Atopic dermatitis: the skin microbiome has an accomplice!

While the relationship between the skin microbiome and atopic dermatitis has previously been confirmed, the involvement of the nasal microbiome in the disease had until now remained unclear. A new study has resolved the mystery.

Created 27 January 2021
Updated 08 August 2023
Photo : Atopic dermatitis: nasal and skin microbiomes associated with disease severity

About this article

Created 27 January 2021
Updated 08 August 2023

Atopic dermatitis (or atopic eczema) is a chronic inflammatory skin disease that starts in early childhood as eczema patches appearing during flare-ups. The disease disappears in most cases during adolescence. Changes in the skin microbiome have been associated with atopic dermatitis and its severity, with an overabundance of Staphylococcus aureus and S. epidermidis in lesions, and a reduced abundance of streptococci during inflammatory flare-ups. Furthermore, the nasal microbiota is suspected of acting as a bacterial reservoir and of maintaining self-contamination between the skin and the nose, although few data support this theory.

Nose and skin: two connected microbiomes?

A team of researchers analyzed samples taken from the nose and lesioned skin of children suffering from atopic dermatitis. While the skin lesions were almost exclusively colonized by staphylococci, these species were far from the majority in the nasal microbiome, which is more diverse and dominated by other bacteria (Moraxella, Corynebacterium, Dolosigranulum). However, these distinct compositions do not prevent the nasal and skin microbiomes from interacting, as indicated by the statistical association between the bacterial species in the nasal passages and those present on the skin. However, the mechanisms involved are not fully understood.

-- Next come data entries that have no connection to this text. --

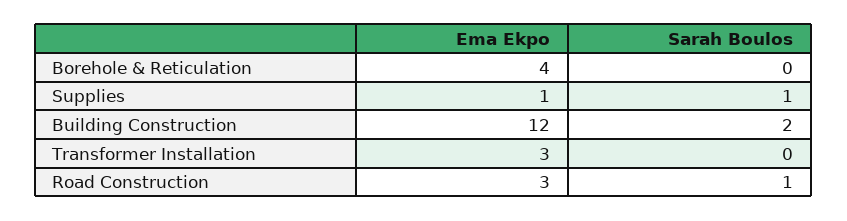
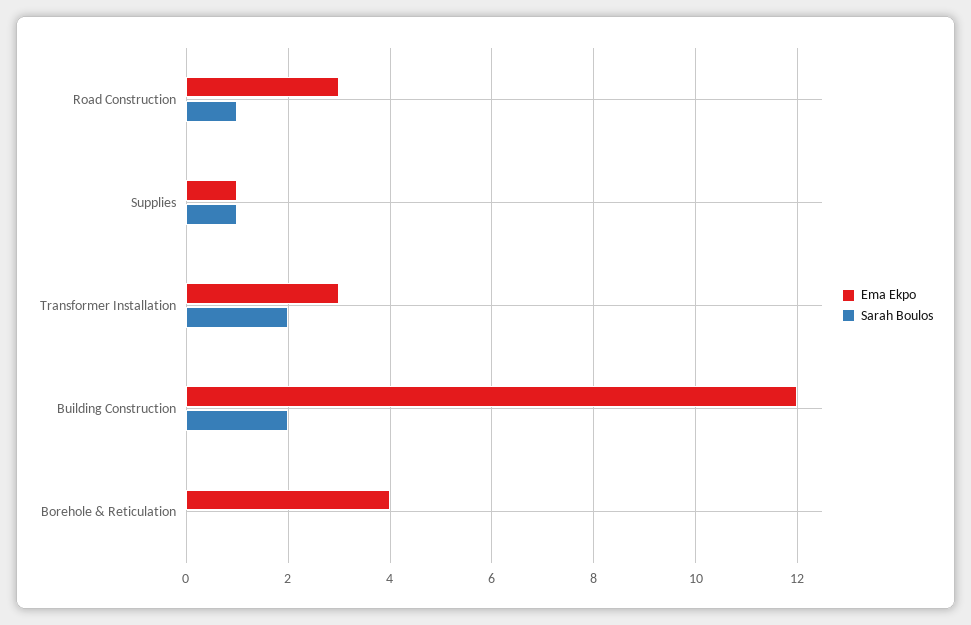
  {
    "Ema Ekpo": {
      "Borehole & Reticulation": 4,
      "Supplies": 1,
      "Building Construction": 12,
      "Transformer Installation": 3,
      "Road Construction": 3
    },
    "Sarah Boulos": {
      "Borehole & Reticulation": 0,
      "Supplies": 1,
      "Building Construction": 2,
-     "Transformer Installation": 0,
+     "Transformer Installation": 2,
      "Road Construction": 1
    }
  }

Two microbiomes associated with severity

In addition, the composition of the nasal and skin microbiomes, and particularly that of the skin microbiome, was found to be linked to the severity of the disease. This link is mainly due to the presence of staphylococci in both microbiomes, but other species also play a role, such as Moraxella in the nose. According to the authors, these results suggest that the skin and nasal microbiomes play a role in exacerbating the inflammation caused by atopic dermatitis. The authors call for further research in order to identify more precisely the species and various microbiomes involved in the disease.

Old sources


Totté JEE, Pardo LM, Fieten KB et al. Nasal and skin microbiomes are associated with disease severity in paediatric atopic dermatitis. Br J Dermatol. 2019 Oct;181(4):796-804.